== Job item ==
Output as a numbered list the lines of the records from the line containing "os será abierto." through the line containing "pidieren de él?", both included, with blank lines omitted.

== Data provided ==
-*-

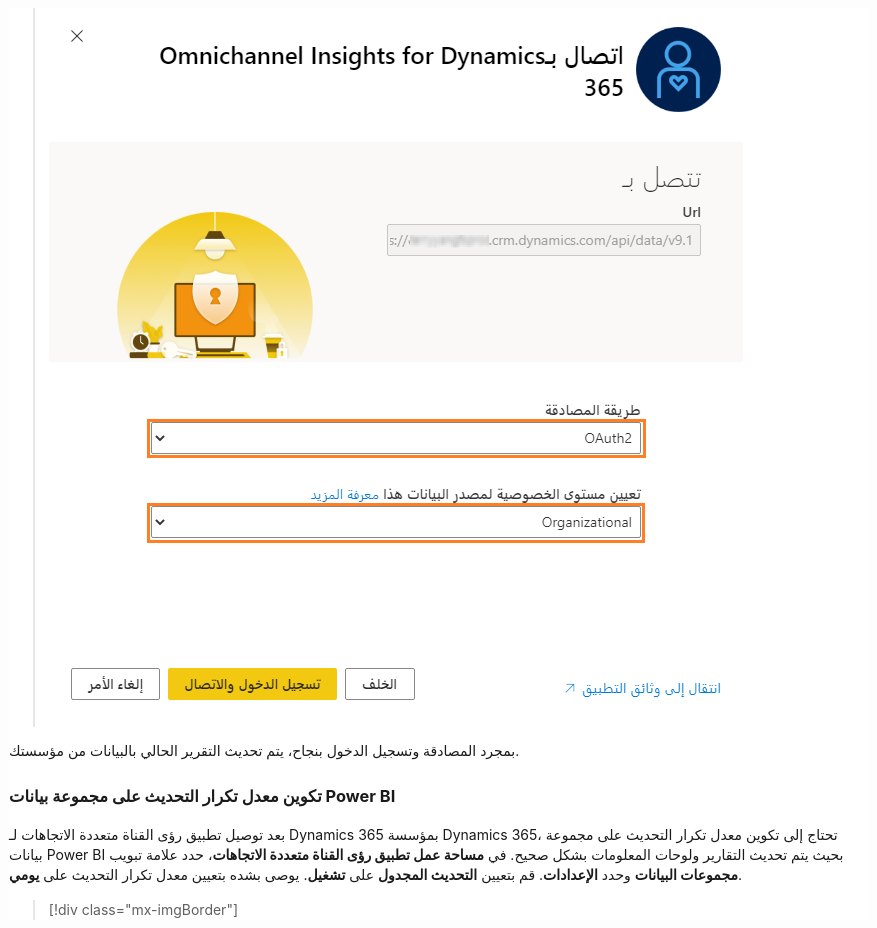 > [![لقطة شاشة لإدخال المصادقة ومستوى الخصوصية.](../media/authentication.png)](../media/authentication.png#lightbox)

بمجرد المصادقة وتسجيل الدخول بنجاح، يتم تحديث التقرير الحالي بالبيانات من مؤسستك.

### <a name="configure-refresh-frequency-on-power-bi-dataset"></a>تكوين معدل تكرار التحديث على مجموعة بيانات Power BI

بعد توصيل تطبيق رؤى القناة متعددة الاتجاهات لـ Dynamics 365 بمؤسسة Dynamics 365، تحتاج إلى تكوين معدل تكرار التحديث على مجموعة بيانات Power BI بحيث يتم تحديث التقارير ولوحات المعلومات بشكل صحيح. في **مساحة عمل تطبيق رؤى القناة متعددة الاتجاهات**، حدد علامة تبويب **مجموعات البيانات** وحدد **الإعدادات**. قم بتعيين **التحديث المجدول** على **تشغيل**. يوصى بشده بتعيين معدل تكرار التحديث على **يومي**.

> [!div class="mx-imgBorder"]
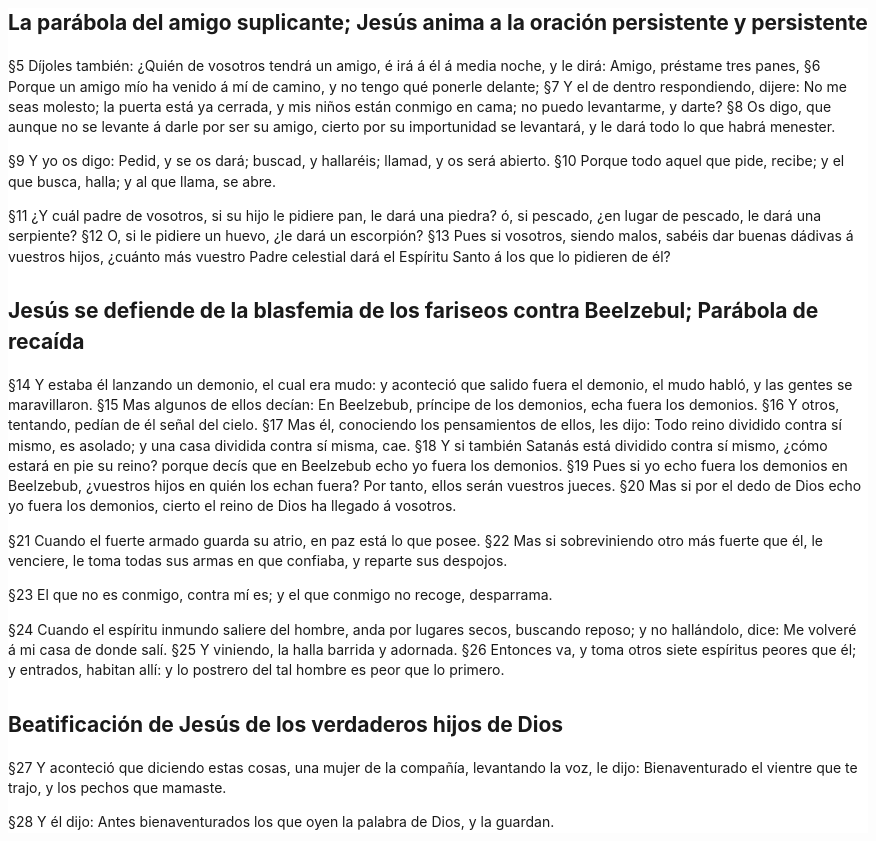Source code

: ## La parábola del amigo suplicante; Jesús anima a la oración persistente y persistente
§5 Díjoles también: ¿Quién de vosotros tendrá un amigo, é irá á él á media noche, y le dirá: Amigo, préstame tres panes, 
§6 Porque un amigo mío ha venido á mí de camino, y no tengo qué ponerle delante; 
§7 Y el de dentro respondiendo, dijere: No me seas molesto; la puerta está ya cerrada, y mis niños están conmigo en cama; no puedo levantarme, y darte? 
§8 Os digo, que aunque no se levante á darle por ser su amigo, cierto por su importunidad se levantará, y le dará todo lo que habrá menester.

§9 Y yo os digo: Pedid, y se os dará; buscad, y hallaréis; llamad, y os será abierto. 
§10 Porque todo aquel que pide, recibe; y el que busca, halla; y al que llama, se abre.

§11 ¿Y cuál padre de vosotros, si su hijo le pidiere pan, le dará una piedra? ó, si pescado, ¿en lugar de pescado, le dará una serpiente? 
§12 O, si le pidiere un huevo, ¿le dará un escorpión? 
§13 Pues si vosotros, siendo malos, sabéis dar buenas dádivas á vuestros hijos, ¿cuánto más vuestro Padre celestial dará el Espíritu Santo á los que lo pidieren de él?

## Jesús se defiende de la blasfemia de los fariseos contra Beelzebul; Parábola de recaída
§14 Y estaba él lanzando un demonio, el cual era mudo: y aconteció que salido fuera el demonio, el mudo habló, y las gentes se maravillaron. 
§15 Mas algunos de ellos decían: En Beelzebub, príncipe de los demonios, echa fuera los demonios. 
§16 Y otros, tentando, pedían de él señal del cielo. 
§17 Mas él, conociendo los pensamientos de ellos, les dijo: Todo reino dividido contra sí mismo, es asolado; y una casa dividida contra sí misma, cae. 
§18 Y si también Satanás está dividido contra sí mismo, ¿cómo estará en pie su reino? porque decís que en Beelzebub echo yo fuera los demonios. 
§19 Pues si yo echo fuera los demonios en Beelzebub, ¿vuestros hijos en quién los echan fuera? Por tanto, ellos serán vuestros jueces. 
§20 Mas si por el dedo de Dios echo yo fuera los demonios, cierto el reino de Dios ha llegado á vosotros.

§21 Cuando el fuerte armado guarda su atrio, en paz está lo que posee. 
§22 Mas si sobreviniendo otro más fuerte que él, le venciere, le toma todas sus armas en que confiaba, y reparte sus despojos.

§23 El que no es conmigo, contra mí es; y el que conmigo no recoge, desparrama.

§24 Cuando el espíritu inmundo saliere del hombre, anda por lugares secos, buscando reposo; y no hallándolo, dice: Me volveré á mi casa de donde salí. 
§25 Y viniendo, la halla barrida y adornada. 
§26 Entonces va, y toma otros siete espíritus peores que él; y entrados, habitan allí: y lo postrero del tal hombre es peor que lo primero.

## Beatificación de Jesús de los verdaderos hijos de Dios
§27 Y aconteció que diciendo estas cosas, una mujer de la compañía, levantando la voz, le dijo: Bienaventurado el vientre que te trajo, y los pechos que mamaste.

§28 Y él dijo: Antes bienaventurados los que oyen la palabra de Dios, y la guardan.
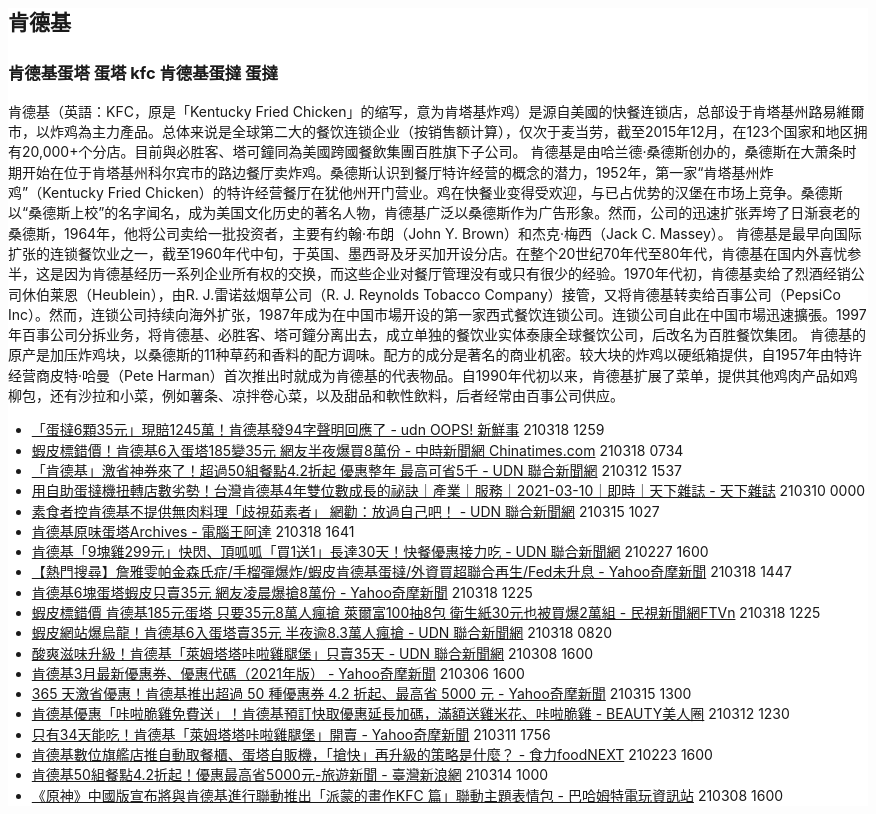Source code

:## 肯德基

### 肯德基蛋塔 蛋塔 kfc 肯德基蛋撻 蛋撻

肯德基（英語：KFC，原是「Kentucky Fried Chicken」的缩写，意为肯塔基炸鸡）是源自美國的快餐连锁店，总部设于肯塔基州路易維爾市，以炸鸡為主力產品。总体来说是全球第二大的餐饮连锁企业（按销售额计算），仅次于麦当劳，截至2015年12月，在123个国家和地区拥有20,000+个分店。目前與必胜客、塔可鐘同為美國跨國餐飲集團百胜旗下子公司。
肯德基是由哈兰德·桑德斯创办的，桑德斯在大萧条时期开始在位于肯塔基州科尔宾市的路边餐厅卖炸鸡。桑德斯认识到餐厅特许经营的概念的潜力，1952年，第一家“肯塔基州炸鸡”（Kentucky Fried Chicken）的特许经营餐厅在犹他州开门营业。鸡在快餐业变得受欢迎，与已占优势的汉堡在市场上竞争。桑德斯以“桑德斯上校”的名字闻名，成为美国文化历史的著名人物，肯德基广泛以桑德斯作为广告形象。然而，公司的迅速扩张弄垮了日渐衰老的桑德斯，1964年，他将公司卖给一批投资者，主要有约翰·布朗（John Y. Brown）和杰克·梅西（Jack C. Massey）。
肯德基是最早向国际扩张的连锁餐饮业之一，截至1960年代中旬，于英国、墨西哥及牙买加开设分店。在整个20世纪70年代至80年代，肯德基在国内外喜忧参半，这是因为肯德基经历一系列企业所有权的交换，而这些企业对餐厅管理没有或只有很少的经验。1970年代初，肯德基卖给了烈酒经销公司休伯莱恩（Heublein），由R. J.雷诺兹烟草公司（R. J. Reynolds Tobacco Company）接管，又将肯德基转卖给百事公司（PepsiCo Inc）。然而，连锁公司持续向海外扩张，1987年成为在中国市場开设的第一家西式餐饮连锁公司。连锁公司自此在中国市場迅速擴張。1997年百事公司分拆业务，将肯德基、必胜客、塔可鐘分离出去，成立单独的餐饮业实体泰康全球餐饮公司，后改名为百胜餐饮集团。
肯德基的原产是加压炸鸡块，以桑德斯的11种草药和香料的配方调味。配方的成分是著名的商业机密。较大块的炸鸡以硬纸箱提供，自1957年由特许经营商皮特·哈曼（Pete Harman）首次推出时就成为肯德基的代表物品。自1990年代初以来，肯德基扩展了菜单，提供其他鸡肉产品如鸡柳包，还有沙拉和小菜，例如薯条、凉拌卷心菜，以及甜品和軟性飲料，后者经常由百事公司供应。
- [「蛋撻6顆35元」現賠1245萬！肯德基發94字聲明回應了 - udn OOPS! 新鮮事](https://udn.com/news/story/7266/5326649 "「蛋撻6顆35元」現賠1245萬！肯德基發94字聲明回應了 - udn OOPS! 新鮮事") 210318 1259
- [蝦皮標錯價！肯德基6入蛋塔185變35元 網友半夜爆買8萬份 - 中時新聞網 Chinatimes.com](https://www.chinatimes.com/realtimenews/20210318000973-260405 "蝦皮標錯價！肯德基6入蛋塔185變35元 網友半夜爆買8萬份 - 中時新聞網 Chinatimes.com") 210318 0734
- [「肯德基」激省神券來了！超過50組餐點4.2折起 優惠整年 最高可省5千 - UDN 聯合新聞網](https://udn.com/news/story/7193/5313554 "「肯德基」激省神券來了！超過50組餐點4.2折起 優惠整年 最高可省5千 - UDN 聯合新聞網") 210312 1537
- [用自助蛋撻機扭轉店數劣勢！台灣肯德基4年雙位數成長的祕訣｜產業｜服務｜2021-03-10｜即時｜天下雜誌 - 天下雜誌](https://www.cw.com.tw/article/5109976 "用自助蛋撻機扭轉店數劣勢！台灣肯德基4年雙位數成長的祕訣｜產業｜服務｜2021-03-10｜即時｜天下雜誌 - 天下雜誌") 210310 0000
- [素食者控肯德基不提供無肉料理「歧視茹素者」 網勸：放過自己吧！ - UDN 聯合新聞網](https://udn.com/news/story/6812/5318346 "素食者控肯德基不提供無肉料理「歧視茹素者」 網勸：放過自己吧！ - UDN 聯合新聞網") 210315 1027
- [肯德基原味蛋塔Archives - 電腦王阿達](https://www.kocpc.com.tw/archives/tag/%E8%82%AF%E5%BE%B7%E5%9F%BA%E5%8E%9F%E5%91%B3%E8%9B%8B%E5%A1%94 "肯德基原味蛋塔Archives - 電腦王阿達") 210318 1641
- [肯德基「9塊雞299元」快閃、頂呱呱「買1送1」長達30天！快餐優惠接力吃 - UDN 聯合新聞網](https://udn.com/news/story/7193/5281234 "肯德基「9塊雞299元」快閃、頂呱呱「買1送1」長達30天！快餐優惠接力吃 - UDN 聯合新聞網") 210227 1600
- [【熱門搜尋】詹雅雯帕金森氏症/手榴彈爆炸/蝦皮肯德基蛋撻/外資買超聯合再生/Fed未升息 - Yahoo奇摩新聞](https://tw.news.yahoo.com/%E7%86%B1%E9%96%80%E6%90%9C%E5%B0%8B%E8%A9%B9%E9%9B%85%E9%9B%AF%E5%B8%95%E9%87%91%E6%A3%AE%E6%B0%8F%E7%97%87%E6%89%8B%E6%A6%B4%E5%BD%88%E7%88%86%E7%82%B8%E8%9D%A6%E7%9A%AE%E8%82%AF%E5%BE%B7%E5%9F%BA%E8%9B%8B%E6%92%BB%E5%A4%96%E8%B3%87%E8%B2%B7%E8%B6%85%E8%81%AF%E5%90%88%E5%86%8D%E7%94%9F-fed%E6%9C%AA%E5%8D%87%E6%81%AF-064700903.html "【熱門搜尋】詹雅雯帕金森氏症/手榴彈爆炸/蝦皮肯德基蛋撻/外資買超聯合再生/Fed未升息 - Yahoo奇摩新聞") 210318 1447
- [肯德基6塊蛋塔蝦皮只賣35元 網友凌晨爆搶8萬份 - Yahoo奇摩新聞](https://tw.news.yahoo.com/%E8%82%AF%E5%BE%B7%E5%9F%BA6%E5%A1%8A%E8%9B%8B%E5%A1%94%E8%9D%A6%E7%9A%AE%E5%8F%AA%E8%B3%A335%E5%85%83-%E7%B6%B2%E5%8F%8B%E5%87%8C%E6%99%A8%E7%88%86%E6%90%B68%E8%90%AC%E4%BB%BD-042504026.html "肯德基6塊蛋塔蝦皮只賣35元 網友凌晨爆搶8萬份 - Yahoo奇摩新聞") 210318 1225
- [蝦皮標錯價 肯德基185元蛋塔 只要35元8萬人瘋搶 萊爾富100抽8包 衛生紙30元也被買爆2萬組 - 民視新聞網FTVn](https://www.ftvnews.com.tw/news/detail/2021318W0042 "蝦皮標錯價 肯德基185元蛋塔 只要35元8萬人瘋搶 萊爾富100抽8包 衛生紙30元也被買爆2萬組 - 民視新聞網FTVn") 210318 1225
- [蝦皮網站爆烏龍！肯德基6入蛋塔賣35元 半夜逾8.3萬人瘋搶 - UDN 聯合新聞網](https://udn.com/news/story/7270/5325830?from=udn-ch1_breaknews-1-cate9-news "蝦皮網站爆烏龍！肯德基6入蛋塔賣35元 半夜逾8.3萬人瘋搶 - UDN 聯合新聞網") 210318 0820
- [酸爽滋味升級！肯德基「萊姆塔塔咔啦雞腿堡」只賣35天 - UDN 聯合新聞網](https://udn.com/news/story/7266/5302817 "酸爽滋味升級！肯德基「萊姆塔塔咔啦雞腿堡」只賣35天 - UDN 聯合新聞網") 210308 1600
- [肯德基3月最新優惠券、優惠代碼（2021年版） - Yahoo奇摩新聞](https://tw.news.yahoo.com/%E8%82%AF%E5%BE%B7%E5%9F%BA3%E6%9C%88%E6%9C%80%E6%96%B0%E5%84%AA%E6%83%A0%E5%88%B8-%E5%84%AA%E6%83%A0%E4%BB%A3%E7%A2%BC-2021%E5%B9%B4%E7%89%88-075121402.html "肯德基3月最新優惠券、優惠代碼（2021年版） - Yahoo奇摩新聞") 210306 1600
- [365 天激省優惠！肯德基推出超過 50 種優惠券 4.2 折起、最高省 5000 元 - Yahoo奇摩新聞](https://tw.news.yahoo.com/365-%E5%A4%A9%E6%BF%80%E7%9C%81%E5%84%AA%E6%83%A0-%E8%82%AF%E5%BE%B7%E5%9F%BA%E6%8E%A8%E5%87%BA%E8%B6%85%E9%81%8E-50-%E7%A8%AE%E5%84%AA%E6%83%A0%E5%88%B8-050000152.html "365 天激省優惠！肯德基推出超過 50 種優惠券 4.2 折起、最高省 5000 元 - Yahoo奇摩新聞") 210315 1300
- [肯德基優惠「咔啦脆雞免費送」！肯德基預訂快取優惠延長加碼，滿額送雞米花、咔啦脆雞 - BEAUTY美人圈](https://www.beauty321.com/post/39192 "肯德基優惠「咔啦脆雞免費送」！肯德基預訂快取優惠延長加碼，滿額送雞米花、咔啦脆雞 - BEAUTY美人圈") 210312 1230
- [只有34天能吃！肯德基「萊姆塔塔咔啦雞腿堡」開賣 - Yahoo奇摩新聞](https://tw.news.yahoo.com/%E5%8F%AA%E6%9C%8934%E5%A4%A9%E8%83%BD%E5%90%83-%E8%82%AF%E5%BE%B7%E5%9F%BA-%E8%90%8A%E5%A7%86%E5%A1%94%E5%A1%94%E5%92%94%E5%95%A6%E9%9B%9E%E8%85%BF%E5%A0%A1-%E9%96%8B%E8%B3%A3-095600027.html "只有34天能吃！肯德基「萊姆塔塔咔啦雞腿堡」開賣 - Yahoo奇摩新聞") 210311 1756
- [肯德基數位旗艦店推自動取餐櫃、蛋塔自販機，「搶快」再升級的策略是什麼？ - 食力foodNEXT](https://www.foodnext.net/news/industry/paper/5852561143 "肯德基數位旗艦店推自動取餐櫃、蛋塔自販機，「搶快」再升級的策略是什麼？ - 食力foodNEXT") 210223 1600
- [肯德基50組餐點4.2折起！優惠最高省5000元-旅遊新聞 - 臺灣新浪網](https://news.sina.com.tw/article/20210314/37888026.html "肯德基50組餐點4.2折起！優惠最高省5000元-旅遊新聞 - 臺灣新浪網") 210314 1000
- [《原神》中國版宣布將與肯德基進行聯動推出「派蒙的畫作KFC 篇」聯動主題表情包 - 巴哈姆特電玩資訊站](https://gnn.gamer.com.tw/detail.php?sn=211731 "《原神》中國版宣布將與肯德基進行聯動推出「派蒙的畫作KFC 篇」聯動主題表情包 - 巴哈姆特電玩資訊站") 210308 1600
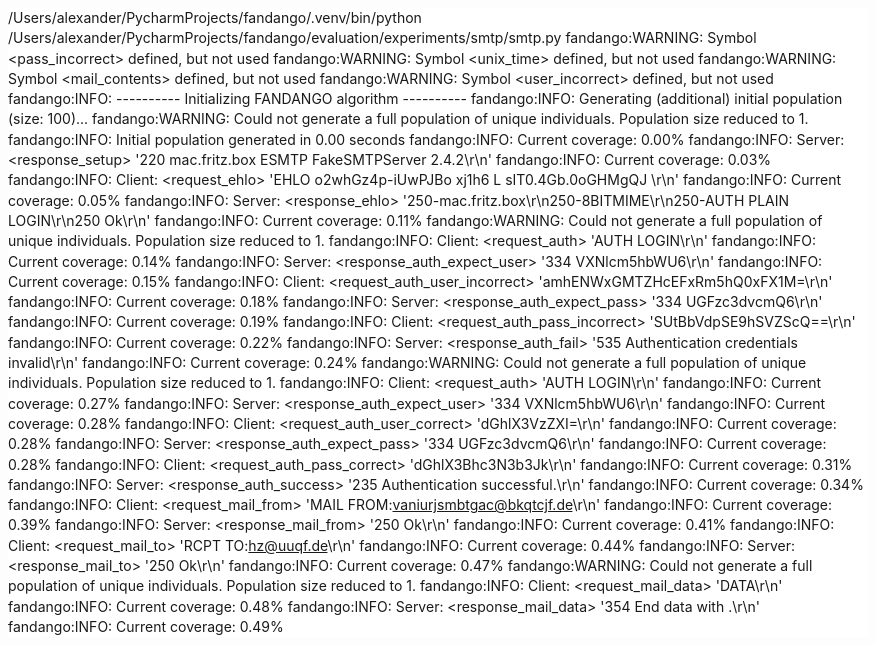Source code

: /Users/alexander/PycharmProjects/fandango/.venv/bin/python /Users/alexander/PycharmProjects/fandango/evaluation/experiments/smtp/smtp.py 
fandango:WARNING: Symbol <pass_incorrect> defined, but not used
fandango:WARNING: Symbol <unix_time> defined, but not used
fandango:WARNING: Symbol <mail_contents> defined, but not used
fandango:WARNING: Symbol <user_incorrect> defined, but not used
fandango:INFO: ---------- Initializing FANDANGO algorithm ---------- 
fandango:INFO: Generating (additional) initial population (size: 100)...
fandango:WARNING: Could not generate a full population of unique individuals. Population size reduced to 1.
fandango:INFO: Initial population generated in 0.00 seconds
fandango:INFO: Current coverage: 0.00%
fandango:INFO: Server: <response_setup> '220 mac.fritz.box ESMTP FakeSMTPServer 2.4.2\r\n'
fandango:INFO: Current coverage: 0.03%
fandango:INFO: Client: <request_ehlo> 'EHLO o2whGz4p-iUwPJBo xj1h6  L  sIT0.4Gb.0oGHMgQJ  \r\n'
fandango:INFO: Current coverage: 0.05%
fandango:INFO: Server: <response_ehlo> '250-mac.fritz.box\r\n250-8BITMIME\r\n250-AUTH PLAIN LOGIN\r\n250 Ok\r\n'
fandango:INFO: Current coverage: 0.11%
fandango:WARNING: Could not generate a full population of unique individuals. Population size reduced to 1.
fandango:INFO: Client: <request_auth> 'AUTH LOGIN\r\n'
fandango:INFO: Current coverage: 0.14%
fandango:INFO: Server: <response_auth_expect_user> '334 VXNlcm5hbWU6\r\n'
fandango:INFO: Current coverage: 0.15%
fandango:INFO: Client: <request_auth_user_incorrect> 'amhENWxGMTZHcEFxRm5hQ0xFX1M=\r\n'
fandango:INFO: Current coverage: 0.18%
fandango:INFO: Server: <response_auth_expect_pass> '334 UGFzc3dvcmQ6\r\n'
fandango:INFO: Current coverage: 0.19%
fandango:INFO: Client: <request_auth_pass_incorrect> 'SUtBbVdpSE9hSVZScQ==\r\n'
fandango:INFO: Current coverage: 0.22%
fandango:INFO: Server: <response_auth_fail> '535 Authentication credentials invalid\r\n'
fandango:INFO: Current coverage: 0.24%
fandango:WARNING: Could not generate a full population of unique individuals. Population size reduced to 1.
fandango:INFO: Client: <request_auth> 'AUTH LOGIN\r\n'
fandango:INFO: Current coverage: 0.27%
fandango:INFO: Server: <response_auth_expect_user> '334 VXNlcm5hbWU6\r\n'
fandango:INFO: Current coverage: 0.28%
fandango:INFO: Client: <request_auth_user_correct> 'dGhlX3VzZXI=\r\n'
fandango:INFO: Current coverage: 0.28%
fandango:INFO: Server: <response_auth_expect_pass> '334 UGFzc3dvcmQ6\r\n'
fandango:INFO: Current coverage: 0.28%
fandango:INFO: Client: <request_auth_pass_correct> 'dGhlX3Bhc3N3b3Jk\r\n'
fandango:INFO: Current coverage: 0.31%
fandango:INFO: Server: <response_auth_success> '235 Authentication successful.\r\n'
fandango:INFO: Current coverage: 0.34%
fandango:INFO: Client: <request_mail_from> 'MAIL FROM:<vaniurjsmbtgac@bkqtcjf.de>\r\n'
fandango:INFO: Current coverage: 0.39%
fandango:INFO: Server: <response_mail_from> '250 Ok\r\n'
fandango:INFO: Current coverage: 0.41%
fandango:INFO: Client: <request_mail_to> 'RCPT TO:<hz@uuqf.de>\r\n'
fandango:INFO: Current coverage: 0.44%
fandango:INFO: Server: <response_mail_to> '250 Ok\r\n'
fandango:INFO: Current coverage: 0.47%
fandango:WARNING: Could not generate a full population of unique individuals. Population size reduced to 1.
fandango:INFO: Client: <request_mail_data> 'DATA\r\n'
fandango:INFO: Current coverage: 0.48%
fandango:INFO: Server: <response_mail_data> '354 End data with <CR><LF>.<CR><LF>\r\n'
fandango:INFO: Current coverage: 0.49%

-*-

== Result of this task ==
1. §9 Y yo os digo: Pedid, y se os dará; buscad, y hallaréis; llamad, y os será abierto. 
2. §10 Porque todo aquel que pide, recibe; y el que busca, halla; y al que llama, se abre.
3. §11 ¿Y cuál padre de vosotros, si su hijo le pidiere pan, le dará una piedra? ó, si pescado, ¿en lugar de pescado, le dará una serpiente? 
4. §12 O, si le pidiere un huevo, ¿le dará un escorpión? 
5. §13 Pues si vosotros, siendo malos, sabéis dar buenas dádivas á vuestros hijos, ¿cuánto más vuestro Padre celestial dará el Espíritu Santo á los que lo pidieren de él?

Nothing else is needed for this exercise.